鉄骨造入門①
・鋳鉄(ちゅうてつ)とは?
鋼よりも炭素量が多く、脆い鉄
溶鉱炉から出てきた鉄=銑鉄(せんてつ)には不純物が多く含まれている。
銑鉄から不純物を除去し、炭素濃度を低くして鋼を作る。
炭素が鋼よりも多く2%以上含まれた鉄が鋳鉄。
硬いが脆く割れやすいため建築構造には使われない。
融点が低いので型に流し込んで作る鋳造に使われる。
・鉄骨は火に弱い
燃えることはないが、熱で強度が落ちる。
500度で強度が半分になり、1500度で溶け出す。
鋼は熱に弱いため、耐火構造にする場合は耐火被覆が必要。
・鉄骨は水にも弱い
水によってサビてしまう。そのためコンクリートでそれを補う。
基礎や地下室等、土の中に入る構造物は鉄骨ではなくRC造で作る。
S造の建物でも基礎や地下室をRC造にするのはそのため。
・コンクリート内部の鉄はサビない
鉄は水に浸ると酸化して錆びる。
酸化は酸性の時に促進され、アルカリ性では進まない。
コンクリートはアルカリ性のため、錆びることはない。
(二酸化炭素などで、コンクリートは表面から徐々に中性となってゆく。その分鉄は錆びやすくなるが、水がなければ錆びない。)
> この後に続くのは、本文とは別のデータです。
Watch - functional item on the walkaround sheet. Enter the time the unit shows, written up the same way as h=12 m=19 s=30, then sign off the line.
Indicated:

水がかかる可能性のある鉄骨部は、コンクリートで覆うとサビの心配がなくなる。
・赤サビ、黒サビ
工場から出荷された状態ですでに黒サビの層がついている。
黒皮(くろかわ)、ミルスケールとも呼ばれる。
黒皮は緻密な層なので、それ以上のサビを防ぐ効果がある。
塗装や溶接の前にはケレン(素地調整)をかけて塗装や溶接が不完全にならないように黒皮を取り除く。
ただし、ボルト接合やコンクリートに埋め込む鉄筋などは摩擦力の向上や付着性の向上により取り除かないで使用する。